Alors que près de 35 personnes ont été arrêtées dans le cadre de l’enquête ouverte sur l’assassinat des deux journalistes de RFI, un proche de Ghislaine Dupont, Maitre Mohamed Aref, réclame une enquête internationale. Explications.
« A chaque fois que la France ouvre une enquête hors de son territoire, nous n’avons jamais la vérité ! » Le ton est donné. Maitre Mohamed Aref, joint par Afrik.com, avocat au barreau de Djibouti et ami de longue date de Ghislaine Dupont, souhaite qu’une enquête internationale soit ouverte. Il craint qu’avec l’enquête lancée par le parquet antiterroriste de Paris en partenariat avec les services de renseignement français, la vérité n’aboutisse jamais, « comme ce fut le cas pour la Libye ». Il appelle donc le Conseil de sécurité de l’ONU à agir en ce sens. « Si nous laissons la France enquêter, nous ne saurons jamais ce qui est réellement arrivé à Ghislaine Dupont et à son confrère Claude Verlon », affirme Maitre Mohamed Aref.
Ghislaine Dupont représentait beaucoup pour cet avocat français et Djiboutien. C’est la première journaliste étrangère à avoir bravé les barrières de la prison djiboutienne où était détenu Maitre Mohamed Aref lorsque ce défenseur des droits fondamentaux a été arrêté à Djibouti en 1998, pour des raisons politiques, selon Amnesty international. Ils étaient depuis restés très proches.
Selon lui, « la France est responsable de l’assassinat de Ghislaine et Claude ». Et ce, pour plusieurs raisons : la première est que Ghislaine Dupont et Claude Verlon avaient sollicité l’assistance de la force française au Mali pour se rendre à Kidal. Assistance que celle-ci a refusée ! Ce sont donc des soldats de l’ONU qui ont escorté les deux journalistes jusqu’à Kidal. La journaliste et le technicien de RFI entendaient rendre une visite « impromptue » à Ambéry Ag Rissa, éminent représentant du MNLA à Kidal. Comment les ravisseurs étaient-ils au courant de cette visite, si Ag Rissa lui-même, comme il l’a répété a l’envie, n’en était pas informé ?
« Ghislaine et Claude avaient levé un lièvre très important »
La seconde raison est donc celle-ci : Mohamed Aref se demande pourquoi l’armée française n’a pas détecté une éventuelle conversation téléphonique à ce sujet entre les ravisseurs, alors que cette dernière est parfaitement équipée. Enfin, la France est, toujours selon Mohamed Aref, responsable car si la thèse selon laquelle la France n’aurait pas respecté un pacte dans la libération des otages d’Arlit est avérée, les autorités françaises seraient donc responsables d’un crime crapuleux orchestré en signe de vengeance.
Mais Mohamed Aref en est convaincu, « Ghislaine et Claude avaient levé un gros lièvre ». Les commanditaires de ce meurtre étaient donc déterminés à les éliminer dans le but de les faire taire. L’enquête internationale pourrait donc permettre de déterminer ce « fameux gros lièvre » qu’avaient levé les deux journalistes de RFI. Pourquoi ? Car en dépêchant sur place des enquêteurs français, les Touaregs, susceptibles de détenir des informations, ne leur parleront jamais, « ni même à des juges français et encore moins maliens ». Tandis que dans le cadre d’une enquête internationale, avec des enquêteurs « mauritaniens » par exemple, le dialogue serait possible et la vérité pourrait être établie.

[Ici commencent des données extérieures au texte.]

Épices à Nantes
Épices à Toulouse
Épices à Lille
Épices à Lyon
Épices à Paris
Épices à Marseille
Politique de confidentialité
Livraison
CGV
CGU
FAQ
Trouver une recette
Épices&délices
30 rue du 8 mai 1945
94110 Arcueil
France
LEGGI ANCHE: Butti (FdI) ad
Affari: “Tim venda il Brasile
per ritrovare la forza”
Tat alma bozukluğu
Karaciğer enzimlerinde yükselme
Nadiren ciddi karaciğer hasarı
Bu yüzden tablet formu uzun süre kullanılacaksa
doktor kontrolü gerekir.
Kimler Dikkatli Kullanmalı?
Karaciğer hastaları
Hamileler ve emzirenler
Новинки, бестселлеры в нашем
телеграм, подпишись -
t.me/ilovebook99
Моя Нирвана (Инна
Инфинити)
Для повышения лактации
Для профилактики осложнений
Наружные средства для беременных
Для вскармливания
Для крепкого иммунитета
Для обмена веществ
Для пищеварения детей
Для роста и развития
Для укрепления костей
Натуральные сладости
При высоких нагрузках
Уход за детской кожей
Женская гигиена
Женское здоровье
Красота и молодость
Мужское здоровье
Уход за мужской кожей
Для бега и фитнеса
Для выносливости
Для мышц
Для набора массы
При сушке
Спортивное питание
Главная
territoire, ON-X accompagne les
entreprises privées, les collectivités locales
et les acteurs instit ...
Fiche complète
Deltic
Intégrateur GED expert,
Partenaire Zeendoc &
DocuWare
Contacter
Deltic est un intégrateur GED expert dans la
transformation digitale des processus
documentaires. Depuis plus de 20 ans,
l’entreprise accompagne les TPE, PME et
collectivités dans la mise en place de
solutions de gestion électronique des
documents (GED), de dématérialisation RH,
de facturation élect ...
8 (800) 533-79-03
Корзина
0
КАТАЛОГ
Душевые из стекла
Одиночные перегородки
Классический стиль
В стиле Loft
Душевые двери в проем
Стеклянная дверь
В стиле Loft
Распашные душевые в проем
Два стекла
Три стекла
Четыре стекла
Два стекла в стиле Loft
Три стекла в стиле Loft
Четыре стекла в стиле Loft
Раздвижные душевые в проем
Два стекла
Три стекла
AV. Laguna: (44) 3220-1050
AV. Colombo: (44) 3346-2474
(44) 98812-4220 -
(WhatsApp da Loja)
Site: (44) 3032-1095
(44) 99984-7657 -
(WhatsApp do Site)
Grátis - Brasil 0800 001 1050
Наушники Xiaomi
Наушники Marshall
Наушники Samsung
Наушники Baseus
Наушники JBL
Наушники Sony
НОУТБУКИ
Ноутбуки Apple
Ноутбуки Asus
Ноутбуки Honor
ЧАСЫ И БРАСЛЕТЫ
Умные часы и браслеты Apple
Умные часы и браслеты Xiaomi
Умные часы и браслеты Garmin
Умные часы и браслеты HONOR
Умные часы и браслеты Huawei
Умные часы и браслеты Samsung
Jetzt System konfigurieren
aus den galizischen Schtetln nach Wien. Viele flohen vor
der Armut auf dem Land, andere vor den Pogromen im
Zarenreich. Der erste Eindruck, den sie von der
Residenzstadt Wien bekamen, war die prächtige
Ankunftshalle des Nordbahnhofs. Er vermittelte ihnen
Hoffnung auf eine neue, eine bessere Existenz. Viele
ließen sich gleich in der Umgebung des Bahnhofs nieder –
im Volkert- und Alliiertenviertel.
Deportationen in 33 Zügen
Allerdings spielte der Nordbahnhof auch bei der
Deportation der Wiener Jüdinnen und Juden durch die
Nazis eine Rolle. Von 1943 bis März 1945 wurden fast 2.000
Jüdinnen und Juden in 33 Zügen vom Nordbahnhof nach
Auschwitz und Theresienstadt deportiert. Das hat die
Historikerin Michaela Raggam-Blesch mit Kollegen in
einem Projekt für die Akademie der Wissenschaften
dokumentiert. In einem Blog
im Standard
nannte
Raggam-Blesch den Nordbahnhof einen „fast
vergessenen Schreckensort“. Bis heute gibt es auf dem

Autre point noir de cette affaire. Aref se demande pourquoi le soldat qui accompagnait les deux journalistes n’a pas immédiatement donné l’alerte à son détachement ? Puisqu’il était à proximité du lieu de l’enlèvement et donc potentiel témoin de la scène. « Il s’agit là d’un tas de questions que même les journalistes de RFI n’osent pas poser publiquement », affirme l’avocat djiboutien.
Maitre Mohamed Aref est formel : « Ghislaine ne prenait jamais de risques inconsidérés », contrairement à ce qu’affirmaient certains avant de revenir sur leurs propos. Enfin, ce qui consterne également cet avocat de 61 ans est « le silence assourdissant de l’Union Africaine ». « Même les Présidents africains pointés du doigt par Ghislaine ont rendu hommage à ces grands journalistes de RFI », conclut-il.